→ **Texto para revisar**:
-------

Miles de simpatizantes conservadores y líderes religiosos se reunieron en Washington en un evento encabezado por el republicano Mike Johnson, donde se impulsó una visión nacionalista cristiana alineada con la agenda de Donald Trump.
Miles de personas participaron en un “día de oración” realizado en el centro de Washington, en un acto impulsado por sectores cristianos conservadores que buscaron “re-dedicar” a Estados Unidos a sus raíces religiosas. El evento reunió a pastores derechistas y figuras republicanas como Mike Johnson, quien defendió la idea de que la nación fue fundada sobre principios bíblicos.
Aunque Donald Trump no acudió presencialmente y prefirió asistir a jugar golf, envió un mensaje grabado donde incluso apareció leyendo pasajes de la Biblia. También participaron mediante videos el secretario de Defensa, Pete Hegseth, y el secretario de Estado, Marco Rubio. El acto fue interpretado por críticos como parte de una estrategia para fortalecer la narrativa de que Trump encabeza una especie de “misión divina” rumbo a su proyecto político.

-------

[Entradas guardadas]
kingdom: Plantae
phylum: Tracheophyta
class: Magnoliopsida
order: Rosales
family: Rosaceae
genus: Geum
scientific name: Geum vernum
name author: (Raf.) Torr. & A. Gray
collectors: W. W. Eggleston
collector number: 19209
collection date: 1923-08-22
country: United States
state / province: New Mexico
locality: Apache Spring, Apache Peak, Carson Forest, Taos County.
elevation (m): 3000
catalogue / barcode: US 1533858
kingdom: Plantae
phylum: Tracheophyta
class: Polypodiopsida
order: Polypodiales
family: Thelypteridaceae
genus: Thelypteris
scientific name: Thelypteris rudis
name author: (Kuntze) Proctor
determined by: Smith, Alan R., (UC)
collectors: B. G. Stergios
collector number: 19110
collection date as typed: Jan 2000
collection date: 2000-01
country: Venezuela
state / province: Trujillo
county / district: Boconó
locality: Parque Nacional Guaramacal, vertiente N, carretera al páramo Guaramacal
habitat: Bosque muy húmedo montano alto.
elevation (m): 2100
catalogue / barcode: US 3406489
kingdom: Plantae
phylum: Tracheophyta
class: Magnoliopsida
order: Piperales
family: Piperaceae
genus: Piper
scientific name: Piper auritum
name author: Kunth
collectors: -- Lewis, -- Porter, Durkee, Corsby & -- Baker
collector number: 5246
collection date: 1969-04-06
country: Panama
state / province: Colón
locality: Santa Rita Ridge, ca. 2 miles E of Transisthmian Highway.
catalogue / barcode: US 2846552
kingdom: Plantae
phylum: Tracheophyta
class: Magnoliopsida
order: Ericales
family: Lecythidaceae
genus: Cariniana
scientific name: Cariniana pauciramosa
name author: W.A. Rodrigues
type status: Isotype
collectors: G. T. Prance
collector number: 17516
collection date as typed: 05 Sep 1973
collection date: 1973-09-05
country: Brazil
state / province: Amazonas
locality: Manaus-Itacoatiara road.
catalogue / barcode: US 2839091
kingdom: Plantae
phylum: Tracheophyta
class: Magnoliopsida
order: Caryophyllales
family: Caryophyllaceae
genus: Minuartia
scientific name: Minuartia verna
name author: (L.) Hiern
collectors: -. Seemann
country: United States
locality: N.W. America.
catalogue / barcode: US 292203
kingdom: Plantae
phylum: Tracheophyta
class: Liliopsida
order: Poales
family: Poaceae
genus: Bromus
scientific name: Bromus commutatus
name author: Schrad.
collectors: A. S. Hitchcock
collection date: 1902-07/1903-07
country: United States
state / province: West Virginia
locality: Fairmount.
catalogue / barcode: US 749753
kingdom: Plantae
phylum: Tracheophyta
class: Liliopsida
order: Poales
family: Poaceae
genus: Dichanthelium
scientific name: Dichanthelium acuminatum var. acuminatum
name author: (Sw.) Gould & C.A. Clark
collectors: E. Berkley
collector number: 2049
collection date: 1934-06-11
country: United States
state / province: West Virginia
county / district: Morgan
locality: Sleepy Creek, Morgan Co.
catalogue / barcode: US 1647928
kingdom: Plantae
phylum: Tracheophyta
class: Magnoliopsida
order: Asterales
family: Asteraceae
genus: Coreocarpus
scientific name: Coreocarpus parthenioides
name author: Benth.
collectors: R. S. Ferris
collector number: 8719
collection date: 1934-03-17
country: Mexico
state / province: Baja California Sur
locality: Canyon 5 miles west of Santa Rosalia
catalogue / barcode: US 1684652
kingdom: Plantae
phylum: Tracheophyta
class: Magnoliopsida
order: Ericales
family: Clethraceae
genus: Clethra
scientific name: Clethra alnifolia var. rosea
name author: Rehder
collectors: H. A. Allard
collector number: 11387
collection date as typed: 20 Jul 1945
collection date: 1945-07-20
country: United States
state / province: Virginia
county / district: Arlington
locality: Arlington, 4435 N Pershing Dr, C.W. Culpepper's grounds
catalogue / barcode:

-------

→ **Consigna 1**:
Responde estas preguntas sobre la nota del día de oración en Washington:
(a) ¿Qué figura republicana encabezó el evento?
(b) ¿Qué prefirió hacer Donald Trump en vez de acudir en persona?
(c) ¿Qué dos secretarios participaron mediante videos y qué cargo tiene cada uno?
→ **Consigna 2**:
Retoma la nota sobre el día de oración en Washington y prolóngala a partir de su última oración.

→ **Resultado 1**:
(a) Mike Johnson.
(b) Prefirió ir a jugar golf.
(c) Pete Hegseth, secretario de Defensa, y Marco Rubio, secretario de Estado.

→ **Resultado 2**:
El mitin también generó polémica debido a que recibió recursos públicos pese a que la Constitución de EUA prohíbe establecer una religión oficial. Durante el evento se exhibieron símbolos cristianos gigantes y discursos que presentaron al país como una nación esencialmente cristiana, una interpretación cuestionada por historiadores y organizaciones civiles.
Agrupaciones como Public Citizen acusaron que el evento funcionó más como una plataforma política para Trump que como una celebración religiosa. Por su parte, el reverendo Adam Russell Taylor advirtió que este tipo de actos promueven una visión “angosta e ideológica” del cristianismo y ponen en riesgo el principio de libertad religiosa en Estados Unidos.